A final application that might also prove useful for the Postal Service is better supply chain management: using blockchain to identify packages and mail in the same way individuals can be identified. As mentioned previously, blockchain removes the need for trust between parties, allowing it to coordinate the activities between parties more efficiently. The Postal Service has a number of customers, partners, contractors and other stakeholders that it coordinates with, including: other posts, customs agencies, shipping partners (UPS and FedEx), long-haul trucking drivers, mailers, and recipients. Using blockchain to manage interactions between these different entities could speed up shipments, particularly international ones.

Imagine if each mailpiece was embedded with a sensor that could keep track of its own chain of custody while executing smart contracts for payment and customs clearance. Each mailpiece, whether a parcel or letter, could be uniquely identified on a blockchain and have the ability to create transactions, allowing for the timely sharing of information and processing of payments.

It would currently be prohibitively expensive to tag every piece of mail with a sensor. However, it may be possible that the Postal Service could initially use the blockchain approach on high-value shipments in its early adoption stages and then rely on downward pressure on the cost of sensors to expand the feasibility of wider use over time.

This application would allow the Postal Service to keep an auditable chain of custody and embed additional shipment and tracking information to facilitate customs clearance and faster delivery. Furthermore, payment processing could be integrated directly into the shipping process — and paying in a digital currency would lower costs for online merchants and facilitate ecommerce while also allowing people without bank accounts to participate.

This approach is already being tested in the private sector: one of the current experiments on the Ethereum blockchain involves invoices that are automatically paid when a shipment arrives.61 There could be great potential for such an application in the cases of dropshipping, worksharing, or settlement of international terminal dues.

In essence, blockchain technology allows for close linkages between the financial, logistics, and delivery parts of commercial transactions with the power to unify payment and delivery in one seamless experience. Posts could become a single intermediary between merchants and customers, allowing them to reduce coordination needs, offer more efficient ecommerce solutions, contribute to the growth of ecommerce (particularly cross-border ecommerce), and increase their market share and revenue.

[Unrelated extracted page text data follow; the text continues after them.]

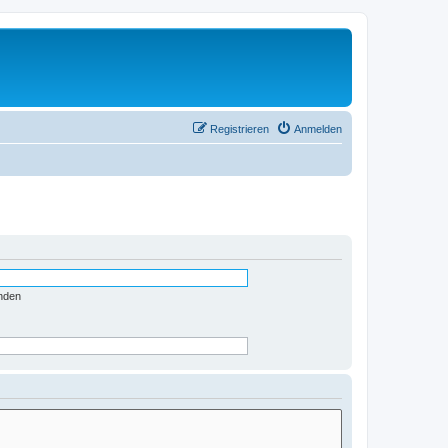
Registrieren
Anmelden
nden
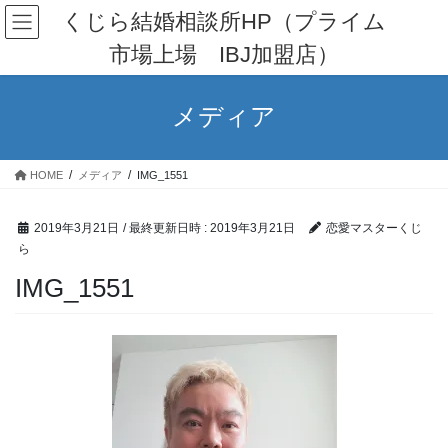
コ
ナ
くじら結婚相談所HP（プライム
ン
ビ
市場上場 IBJ加盟店）
テ
ゲ
ン
ー
ツ
シ
メディア
へ
ョ
ス
ン
キ
に
HOME
メディア
IMG_1551
ッ
移
プ
動
2019年3月21日
/ 最終更新日時 :
2019年3月21日
恋愛マスターくじ
ら
IMG_1551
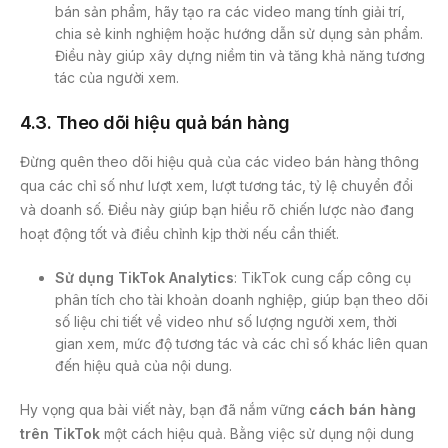
bán sản phẩm, hãy tạo ra các video mang tính giải trí,
chia sẻ kinh nghiệm hoặc hướng dẫn sử dụng sản phẩm.
Điều này giúp xây dựng niềm tin và tăng khả năng tương
tác của người xem.
4.3. Theo dõi hiệu quả bán hàng
Đừng quên theo dõi hiệu quả của các video bán hàng thông
qua các chỉ số như lượt xem, lượt tương tác, tỷ lệ chuyển đổi
và doanh số. Điều này giúp bạn hiểu rõ chiến lược nào đang
hoạt động tốt và điều chỉnh kịp thời nếu cần thiết.
Sử dụng TikTok Analytics
: TikTok cung cấp công cụ
phân tích cho tài khoản doanh nghiệp, giúp bạn theo dõi
số liệu chi tiết về video như số lượng người xem, thời
gian xem, mức độ tương tác và các chỉ số khác liên quan
đến hiệu quả của nội dung.
Hy vọng qua bài viết này, bạn đã nắm vững
cách bán hàng
trên TikTok
một cách hiệu quả. Bằng việc sử dụng nội dung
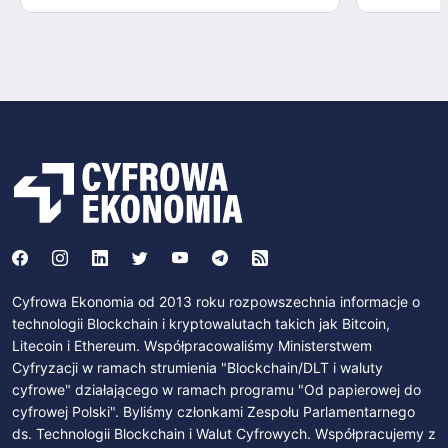
Cyfrowa Ekonomia od 2013 roku rozpowszechnia informacje o
technologii Blockchain i kryptowalutach takich jak Bitcoin,
Litecoin i Ethereum. Współpracowaliśmy Ministerstwem
Cyfryzacji w ramach strumienia "Blockchain/DLT i waluty
cyfrowe" działającego w ramach programu "Od papierowej do
cyfrowej Polski". Byliśmy członkami Zespołu Parlamentarnego
ds. Technologii Blockchain i Walut Cyfrowych. Współpracujemy z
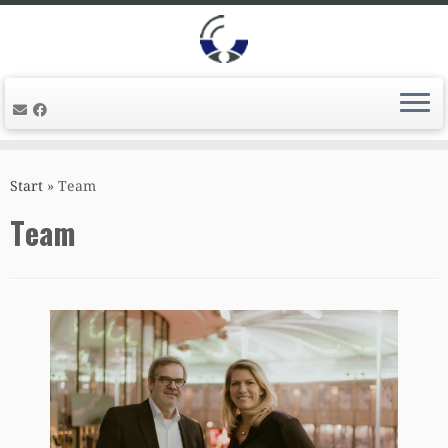
Zum
Inhalt
Start
»
Team
springen
Team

Blockchain, as a decentralized information and value transfer platform, has the potential to disrupt sectors that rely on intermediaries to perform verification or tracking activities. It is currently gaining a lot of buzz as developers apply it to more and more use cases and as global companies and governments explore its possibilities. Blockchain technology could prove to be beneficial in specific applications that cross national borders or require the interaction and agreement of multiple untrusted parties. In addition, benefits could rise from the technology’s ability to help lower costs, speed up transactions, and introduce a level of automation into processes.

The Postal Service could benefit from blockchain technology in the short term by studying the technology and possibly experimenting with blockchain-based solutions for financial services. The Postal Service already offers some financial services, including money orders and international money transfers, where blockchain could be an enabling tool, allowing the Postal Service to offer these services more efficiently. Over time, this experience and experimentation with blockchain could naturally expand into other areas, such as identity services, device management, and increased control over the ecommerce supply chain. Because this technology is likely to be a disruptor in areas of the Postal Service’s business, monitoring the development of this technology and beginning to experiment with its possible applications could benefit postal operations and customers.